DOE Awards $425MM for Next-Gen Supercomputing Technologies

The U.S. Department of Energy announced two new High Performance Computing (HPC) awards that puts the nation on a fast-track to next-generation exascale computing, helping to advance U.S. leadership in scientific research and promote America’s economic and national security.

Energy Secretary Ernest Moniz announced $325 million to build two state-of-the-art supercomputers at the Department of Energy’s Oak Ridge and Lawrence Livermore National Laboratories.  The joint Collaboration of Oak Ridge, Argonne, and Lawrence Livermore (CORAL) was established in early 2014 to leverage investments, streamline procurement processes and reduce costs in the development of supercomputers that will be five to seven times more powerful than today’s fastest systems in the U.S. Secretary Moniz also announced approximately $100 million to further the development of extreme scale supercomputing technologies for the R & D program, FastForward 2.

High-performance computing is an essential component of the science and technology portfolio required to maintain U.S. competitiveness and ensure our economic and national security,” Secretary Moniz said. “DOE and its National Labs have always been at the forefront of HPC and we expect that critical supercomputing investments like CORAL and FastForward 2 will again lead to transformational advancements in basic science, national defense, environmental and energy research that rely on simulations of complex physical systems and analysis of massive amounts of data.”

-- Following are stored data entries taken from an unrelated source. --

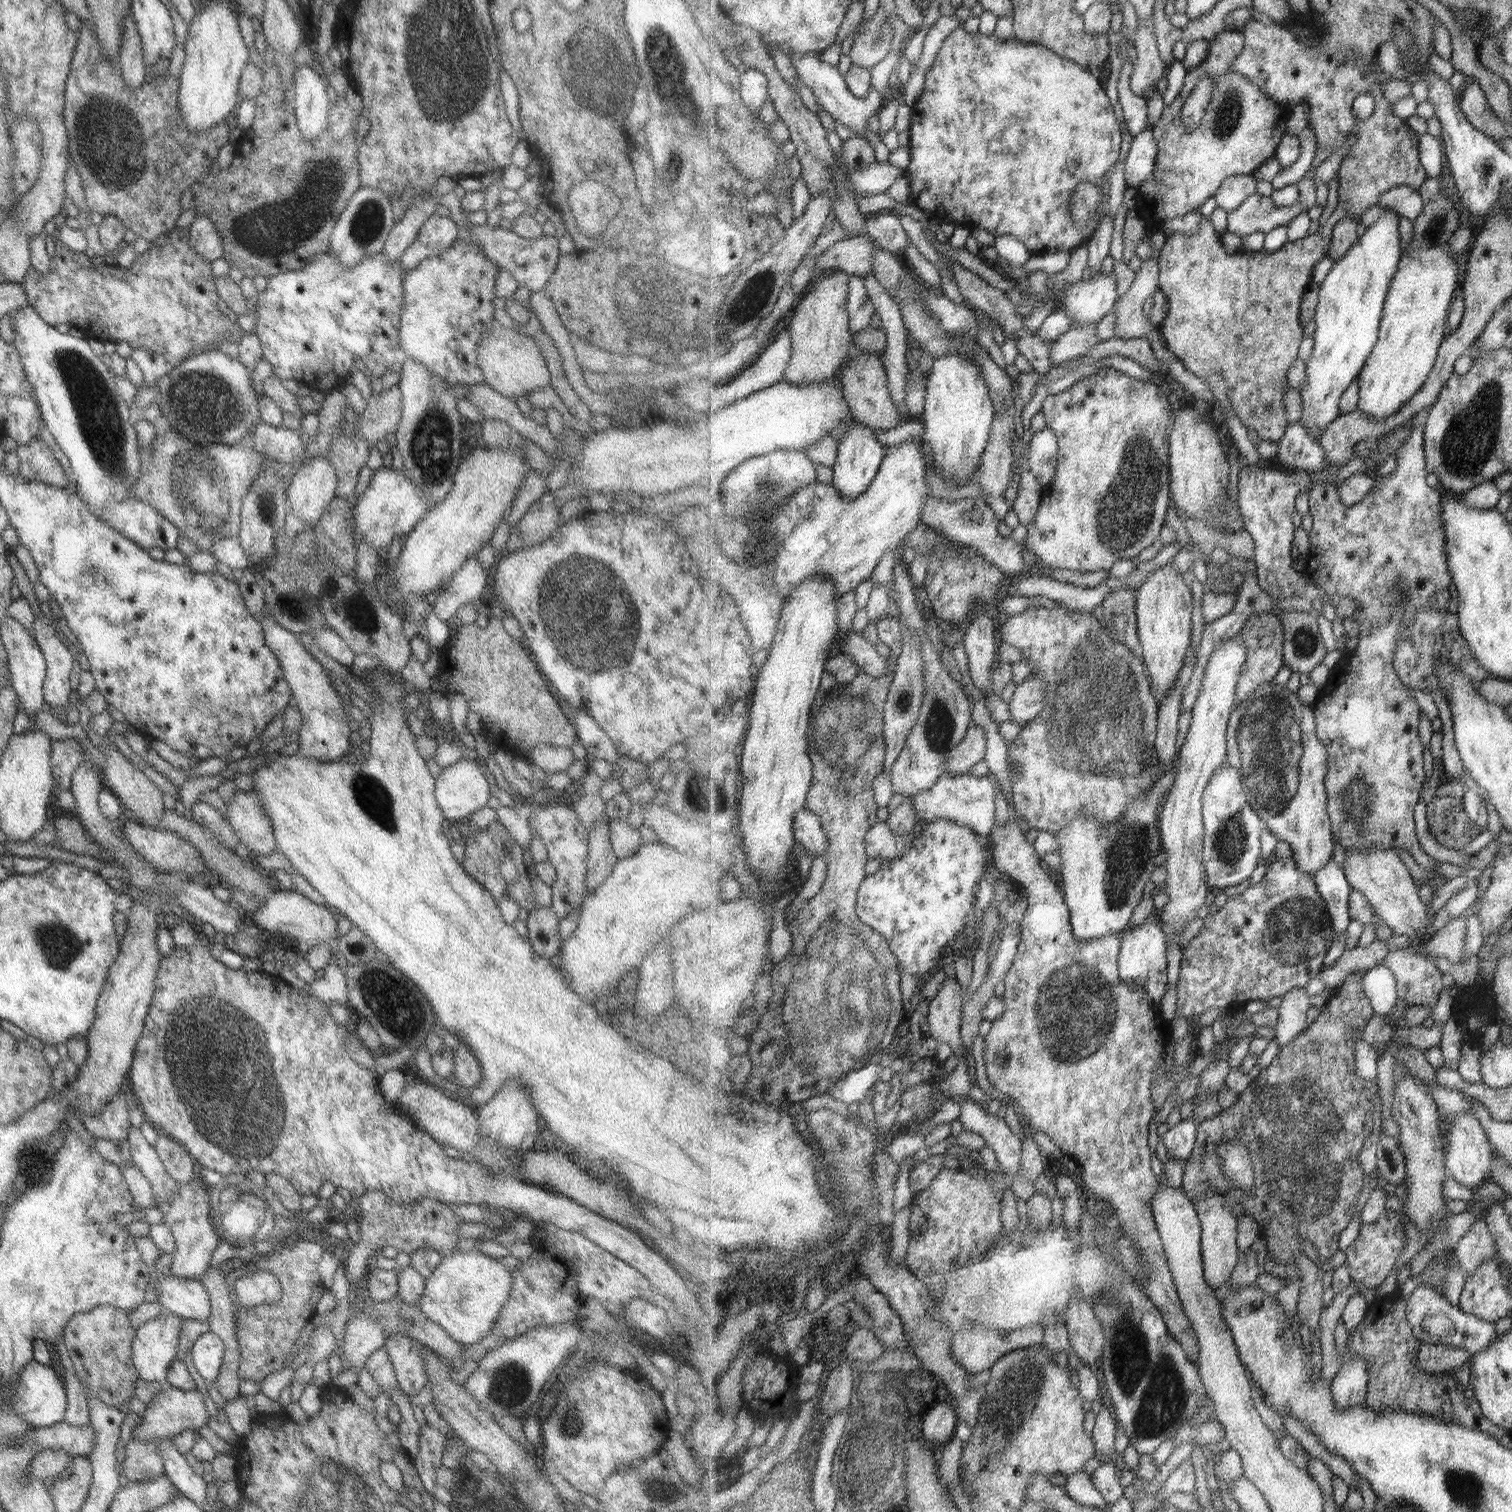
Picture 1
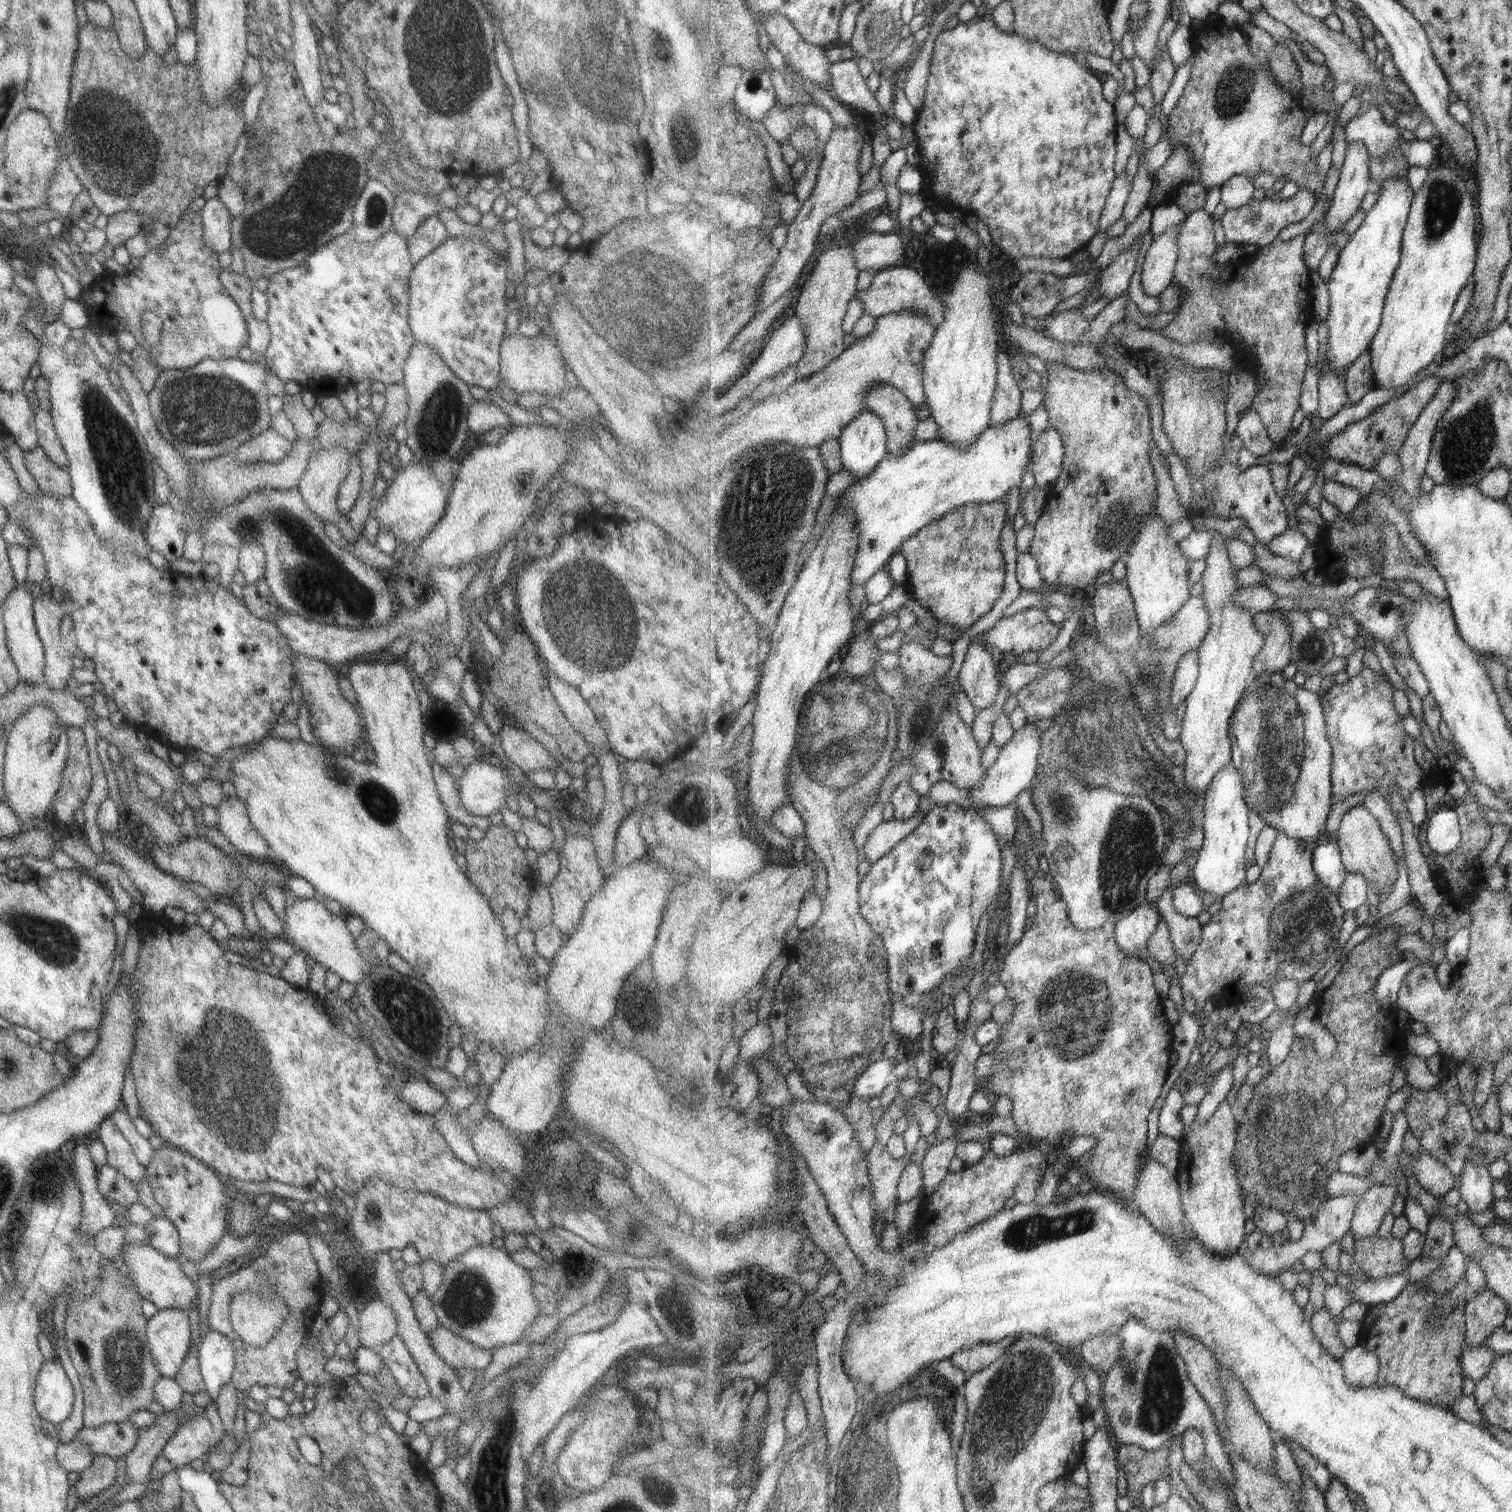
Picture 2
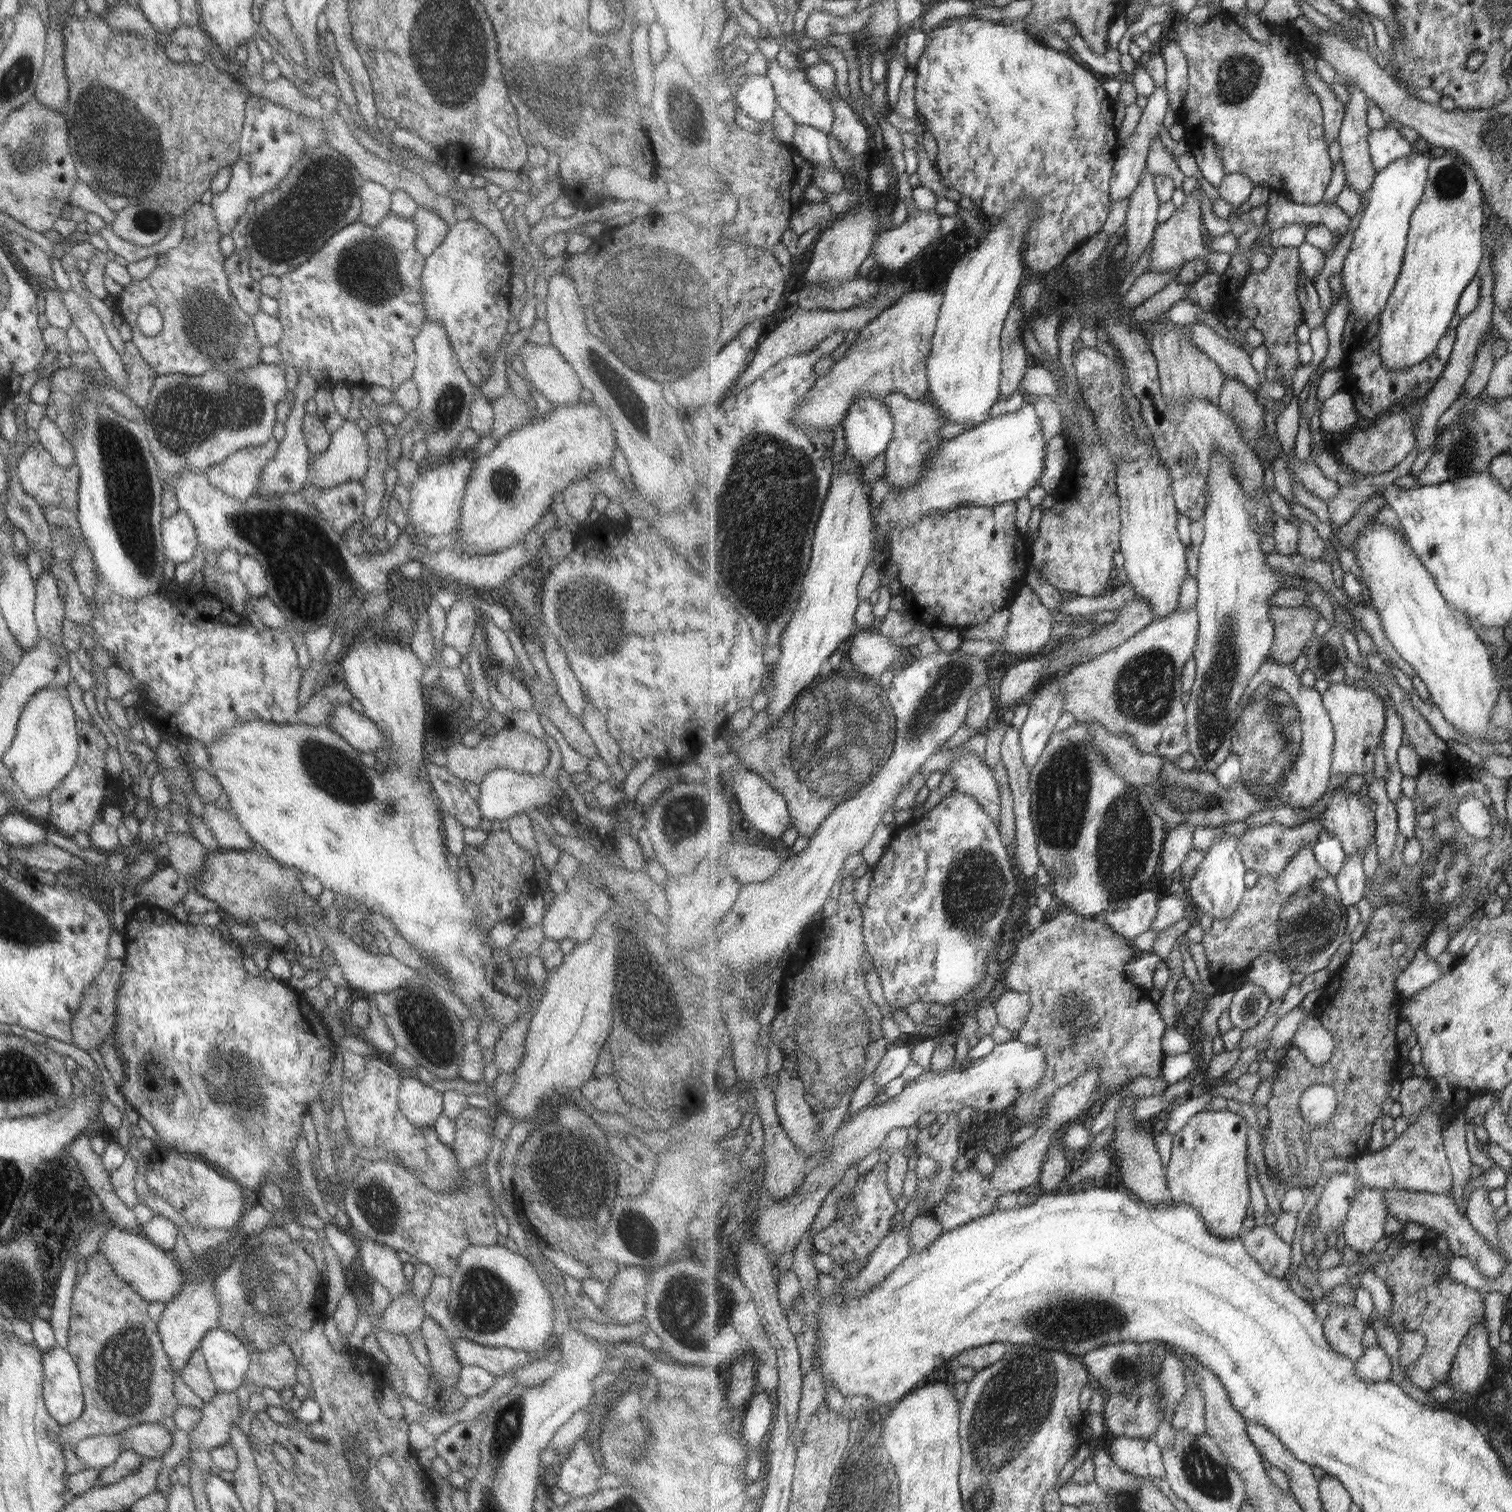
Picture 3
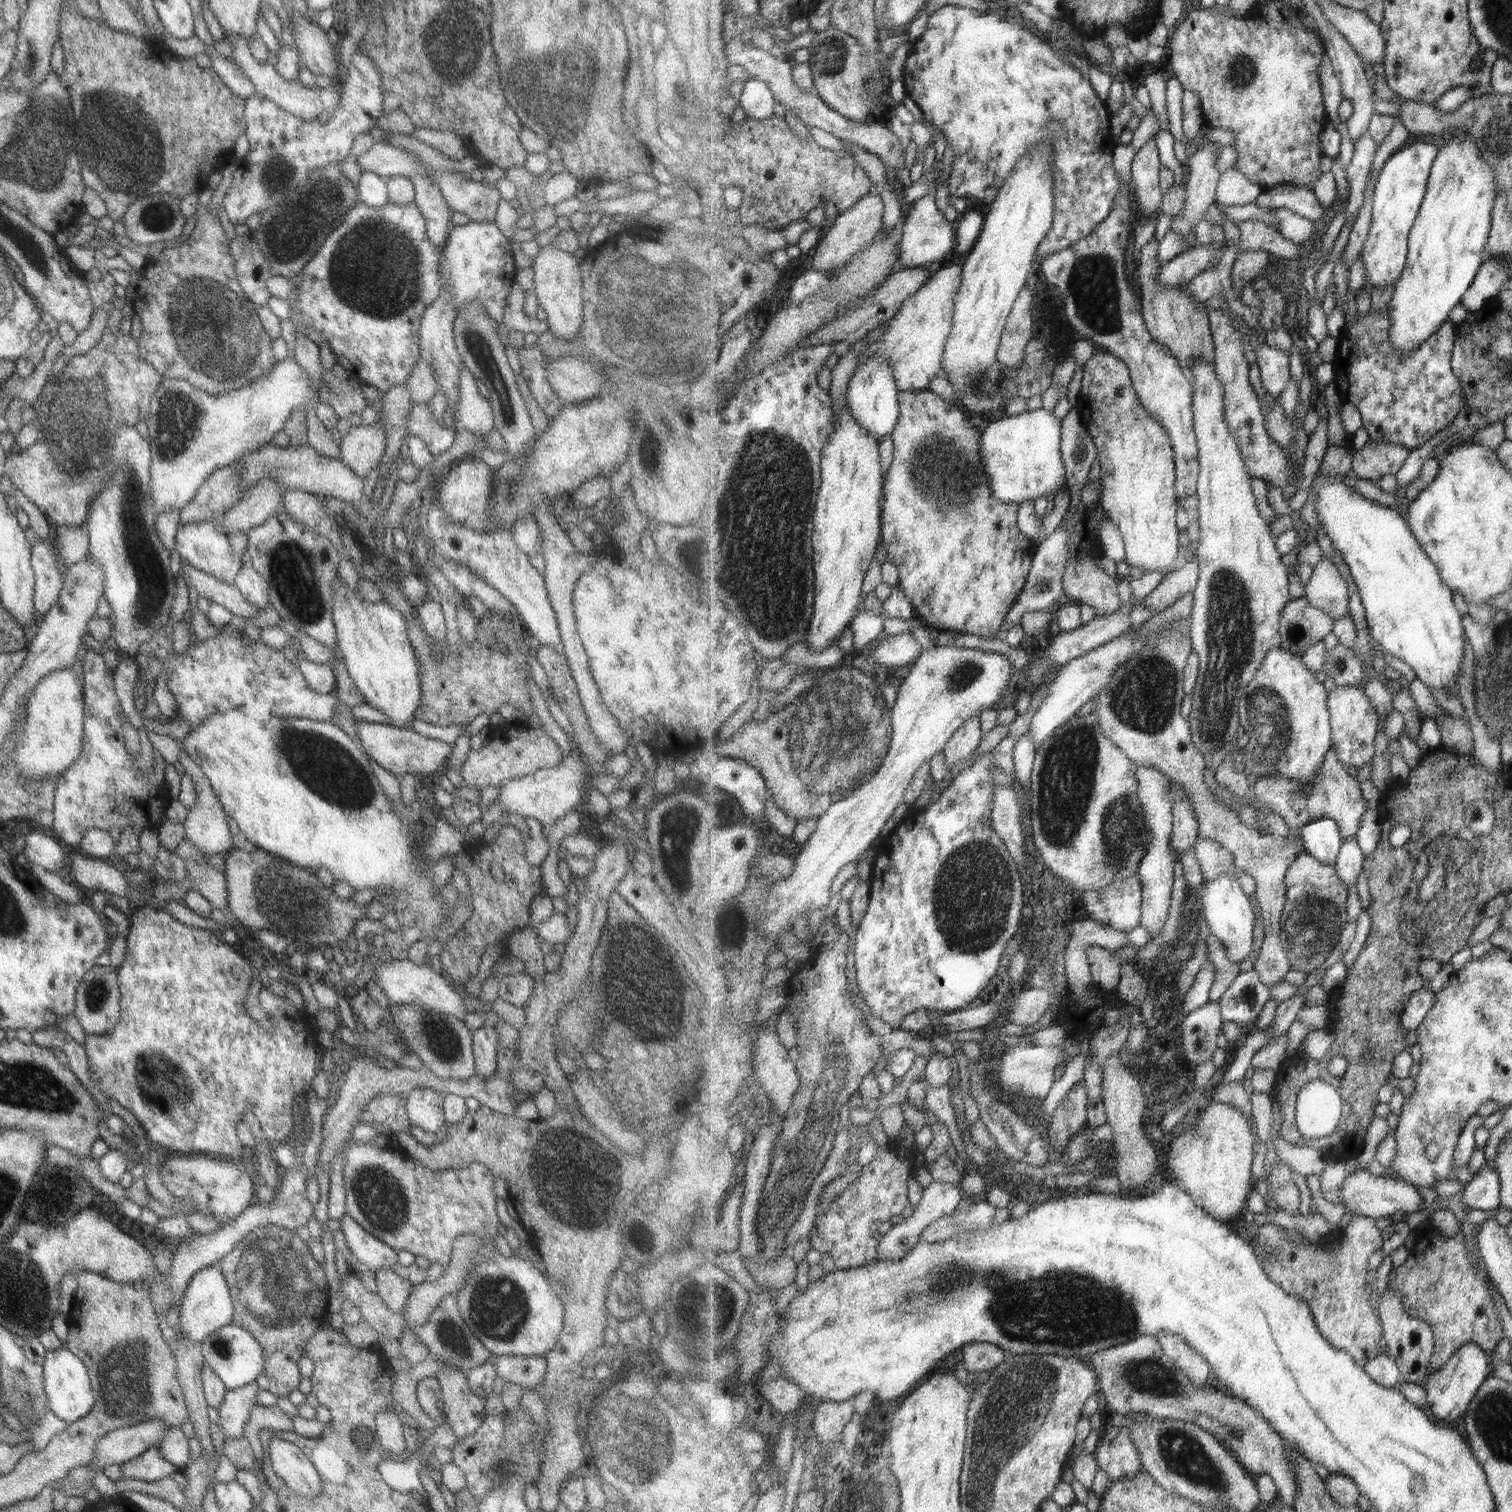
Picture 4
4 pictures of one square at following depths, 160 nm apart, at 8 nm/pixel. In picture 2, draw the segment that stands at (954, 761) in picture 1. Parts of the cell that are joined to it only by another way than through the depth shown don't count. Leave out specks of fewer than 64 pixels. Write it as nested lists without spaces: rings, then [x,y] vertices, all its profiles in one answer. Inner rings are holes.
[[[1001,684],[1001,690],[995,704],[989,708],[976,711],[972,731],[983,750],[992,742],[994,724],[1004,712],[1005,703],[1011,695],[1011,689],[1007,685]]]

Both CORAL awards leverage the IBM Power Architecture, NVIDIA’s Volta GPU and Mellanox’s Interconnected technologies to advance key research initiatives for national nuclear deterrence, technology advancement and scientific discovery. Oak Ridge National Laboratory’s (ORNL’s) new system, Summit, is expected to provide at least five times the performance of ORNL’s current leadership system, Titan. Lawrence Livermore National Laboratory’s (LLNL’s) new supercomputer, Sierra, is expected to be at least seven times more powerful than LLNL’s current machine, Sequoia. Argonne National Laboratory will announce its CORAL award at a later time.

The second announcement, FastForward 2, seeks to develop critical technologies needed to deliver next-generation capabilities that promise affordable and energy-efficient advanced extreme-scale computing research and development for the next decade.

Advancing the Department of Energy’s computing capabilities is key to sustaining the innovation edge in science and technology that underpins U.S. national and economic security while driving down energy use and costs. The overall goal of the awards is to establish the foundation for the development of exascale computing systems that would be 20-40 times faster than today’s leading supercomputers.